PaulRobinson 244 days ago
Wait, all my eye-rolling at the TV/film trope of "Computer, Enhance!" de-blurring is now redundant, and that stuff is real?!
This looks incredibly impressive as a result, but I'm wary of the use of metrics like FID to evaluate performance. I can take a high-res image, downsample it, then use the method and measure performance very easily: what percentage of pixels were correctly restored? Instead they're using metrics like FID which - while useful for purely generative techniques - seem a little vague for this purpose.
[-]
- ted_dunning 243 days ago
  Notice the 4x super resolution example they gave for some text. The result is completely illegible even though it looks kind of like text.
  [-]
  - maxbond 242 days ago
    The data processing inequality holds regardless of how many layers are in your neural net (processing data does not increase it's information content). You can impute missing data, and with something very regular text it could work pretty well, but that way lies hallucination.
doctorpangloss 244 days ago
Autoencoders are catching up.

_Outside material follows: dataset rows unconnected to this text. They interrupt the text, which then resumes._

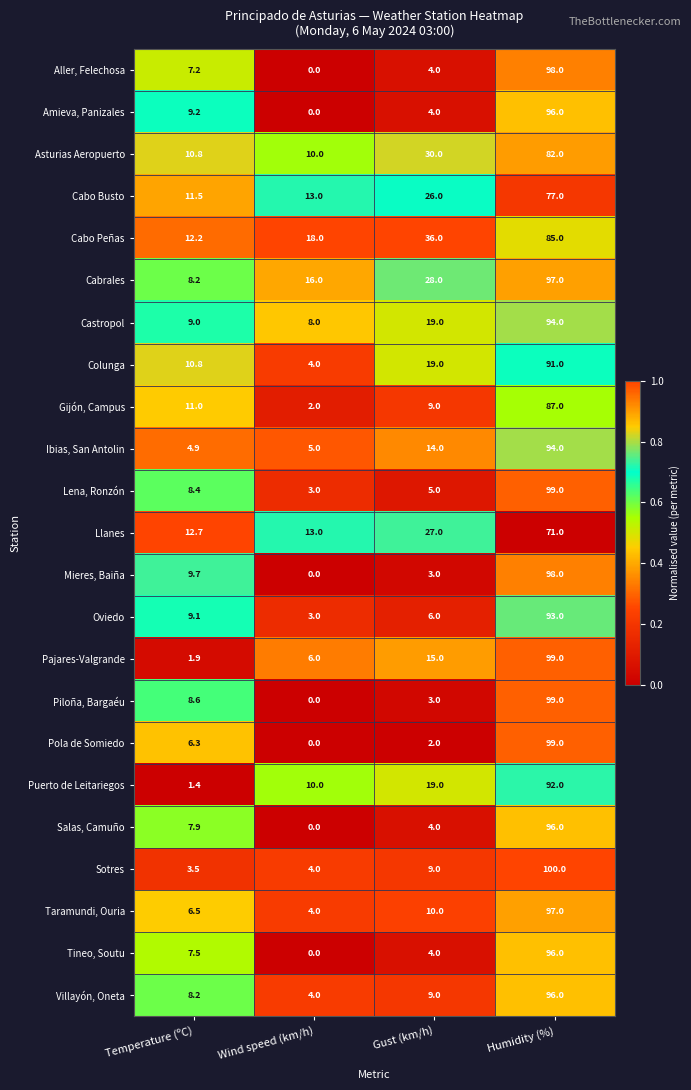

What is the difference between the maximum and minimum values in the Tineo, Soutu series?

96.0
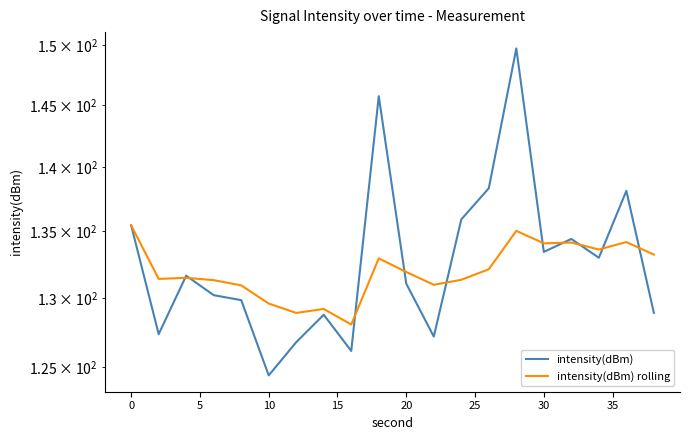

True or false: intensity(dBm) has more than 2 points higher than both neighbors.

True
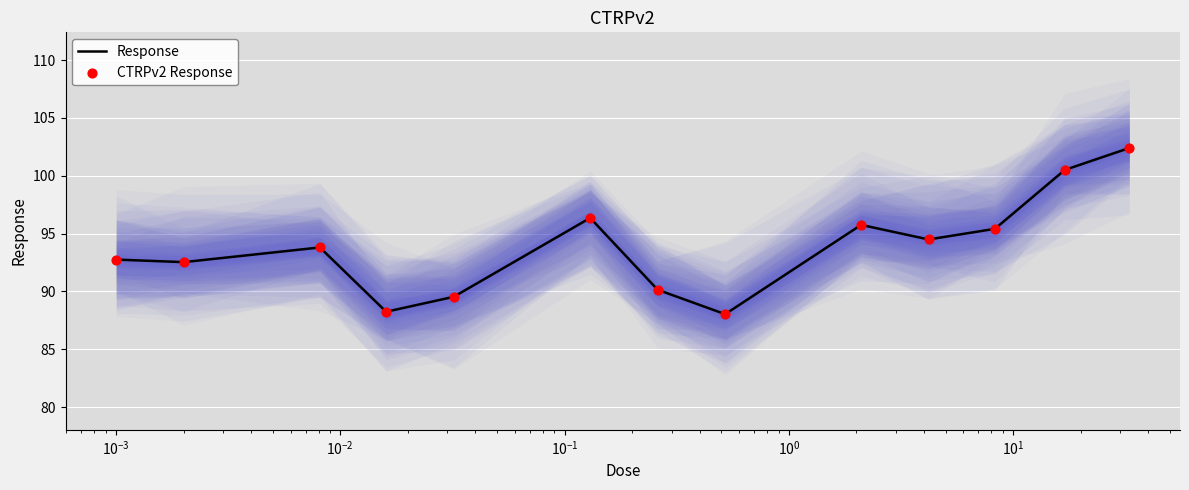

Which series reaches the minimum Y coordinate?

Response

Next: luminosity separated from color and UCS.

dingdingdang 244 days ago

No code has been released though?

[-]

sorenjan 244 days ago

That's addressed in the paper:

  Open access to data and code
  Question: Does the paper provide open access to the data and code, with sufficient instruc-
  tions to faithfully reproduce the main experimental results, as described in supplemental
  material?
  Answer: [No]
  Justification: Although we have answered “No” for now, we intend to release the code and
  models to enable the reproducibility of our main experimental results, pending approval
  from the legal department. This temporary status reflects our commitment to open access
  once all necessary permissions are secured.

[-]

GaggiX 244 days ago
The paper was released a few months ago for context.